We ended with complimentary little cups of cold aerated chocolate with a bit of mascarpone. In this case, the simplicity paid great dividends.
The end brought a check for $235 (the foie gras having added $11).
My gestalt is that the food was good, perhaps a little show-offy in conception and plating without commensurate added benefit. A few of our dishes struck me as someone trying too hard, or square-peg-round-hole. I thought the wine pairings were very well-conceived. The space was very comfortable, and as I said, the service was excellent. So I was neither overwhelmed no underwhelmed--let's just say 'whelmed'.
Measured against my latest quality/value standard (Cafe Munir), I can't say Altura was a 6x better experience. As haute cuisine goes, maybe... But other than Thierry's conviviality, it was a better experience than Rover's.

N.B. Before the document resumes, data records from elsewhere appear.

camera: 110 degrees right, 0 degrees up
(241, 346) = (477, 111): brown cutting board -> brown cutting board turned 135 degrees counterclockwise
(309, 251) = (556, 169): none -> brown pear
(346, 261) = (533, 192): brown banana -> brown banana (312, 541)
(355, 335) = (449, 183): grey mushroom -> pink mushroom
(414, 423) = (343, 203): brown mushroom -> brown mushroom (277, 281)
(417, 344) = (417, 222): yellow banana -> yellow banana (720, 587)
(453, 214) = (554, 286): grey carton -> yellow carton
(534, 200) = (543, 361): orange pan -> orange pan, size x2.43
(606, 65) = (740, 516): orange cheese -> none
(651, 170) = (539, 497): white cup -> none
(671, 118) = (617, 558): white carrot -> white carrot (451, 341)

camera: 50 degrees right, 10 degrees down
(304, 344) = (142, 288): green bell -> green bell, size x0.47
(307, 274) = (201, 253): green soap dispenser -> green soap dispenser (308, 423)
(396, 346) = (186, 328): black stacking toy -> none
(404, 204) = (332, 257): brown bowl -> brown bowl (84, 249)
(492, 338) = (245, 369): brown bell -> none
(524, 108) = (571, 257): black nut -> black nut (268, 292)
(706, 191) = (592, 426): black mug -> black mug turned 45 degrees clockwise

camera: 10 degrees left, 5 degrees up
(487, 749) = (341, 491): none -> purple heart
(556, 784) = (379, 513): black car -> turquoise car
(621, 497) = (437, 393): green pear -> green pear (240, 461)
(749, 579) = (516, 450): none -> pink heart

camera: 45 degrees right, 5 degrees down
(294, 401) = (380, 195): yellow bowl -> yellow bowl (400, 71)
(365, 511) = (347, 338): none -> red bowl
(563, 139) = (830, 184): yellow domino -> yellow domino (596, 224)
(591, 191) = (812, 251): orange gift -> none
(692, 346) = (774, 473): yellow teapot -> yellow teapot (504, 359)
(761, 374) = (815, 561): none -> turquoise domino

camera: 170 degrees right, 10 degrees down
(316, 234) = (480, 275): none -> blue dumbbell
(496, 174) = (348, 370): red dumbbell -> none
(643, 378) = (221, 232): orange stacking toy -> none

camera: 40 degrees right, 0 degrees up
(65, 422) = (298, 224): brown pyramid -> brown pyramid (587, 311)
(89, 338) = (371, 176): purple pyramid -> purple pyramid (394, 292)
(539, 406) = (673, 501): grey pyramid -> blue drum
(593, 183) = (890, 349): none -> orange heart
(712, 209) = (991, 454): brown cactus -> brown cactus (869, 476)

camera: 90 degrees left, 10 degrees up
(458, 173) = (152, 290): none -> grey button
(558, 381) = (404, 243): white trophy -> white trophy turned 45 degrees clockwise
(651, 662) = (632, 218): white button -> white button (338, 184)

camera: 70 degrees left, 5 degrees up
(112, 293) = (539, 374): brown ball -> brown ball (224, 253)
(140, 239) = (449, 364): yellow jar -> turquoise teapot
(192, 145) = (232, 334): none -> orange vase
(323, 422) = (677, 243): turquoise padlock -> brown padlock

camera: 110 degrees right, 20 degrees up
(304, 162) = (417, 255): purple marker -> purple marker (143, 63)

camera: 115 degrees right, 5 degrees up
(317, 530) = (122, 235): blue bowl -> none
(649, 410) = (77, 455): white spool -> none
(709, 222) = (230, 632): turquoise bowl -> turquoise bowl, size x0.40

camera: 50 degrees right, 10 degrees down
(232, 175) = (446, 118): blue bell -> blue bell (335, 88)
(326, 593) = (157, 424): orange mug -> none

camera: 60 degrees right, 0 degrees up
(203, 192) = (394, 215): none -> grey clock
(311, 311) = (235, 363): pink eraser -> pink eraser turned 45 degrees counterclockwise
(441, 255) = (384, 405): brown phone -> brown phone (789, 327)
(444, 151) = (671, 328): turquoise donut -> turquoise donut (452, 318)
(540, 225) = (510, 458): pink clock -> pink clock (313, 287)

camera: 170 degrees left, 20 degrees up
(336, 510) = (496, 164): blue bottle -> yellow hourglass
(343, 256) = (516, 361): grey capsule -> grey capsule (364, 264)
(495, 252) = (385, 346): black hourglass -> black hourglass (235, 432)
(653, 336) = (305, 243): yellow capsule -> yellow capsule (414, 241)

Thanks for the detailed and even-handed report, Kaleo. I’m glad that the anniversary dinner experience was, overall, a good one and that you were at least “whelmed.” I haven’t had any of the dishes that you and your bride chose, so was especially interested in your report. I always get inspiration for my own cooking from Nathan’s preparations, and the halibut with anchovy crust definitely got my attention.
I’ll add my experience at Café Munir to the thread where you reported your experience there (http://chowhound.chow.com/topics/885005), but I certainly understand and appreciate the “value” issue at all high-end restaurants, including Altura – an issue that I briefly raised in the thread that followed my post about my first visit to Altura (http://chowhound.chow.com/topics/8209...). It might be interesting to start a thread on Chowhound’s Greater Seattle board about what Seattle restaurants offer the best value for “high-end” dining (meaning expensive, carefully sourced ingredients used in complex, labor-intensive preparations, etc.). I’m willing to spend up for the occasional high-end meal, even though I completely understand the joy of eating less fussed-up and precious preparations that still manage to dazzle the palate at a fraction of the cost.
I think you order much more judiciously than I do, since my tab at Café Munir was $81 for my wife and me. Still a very good value, however.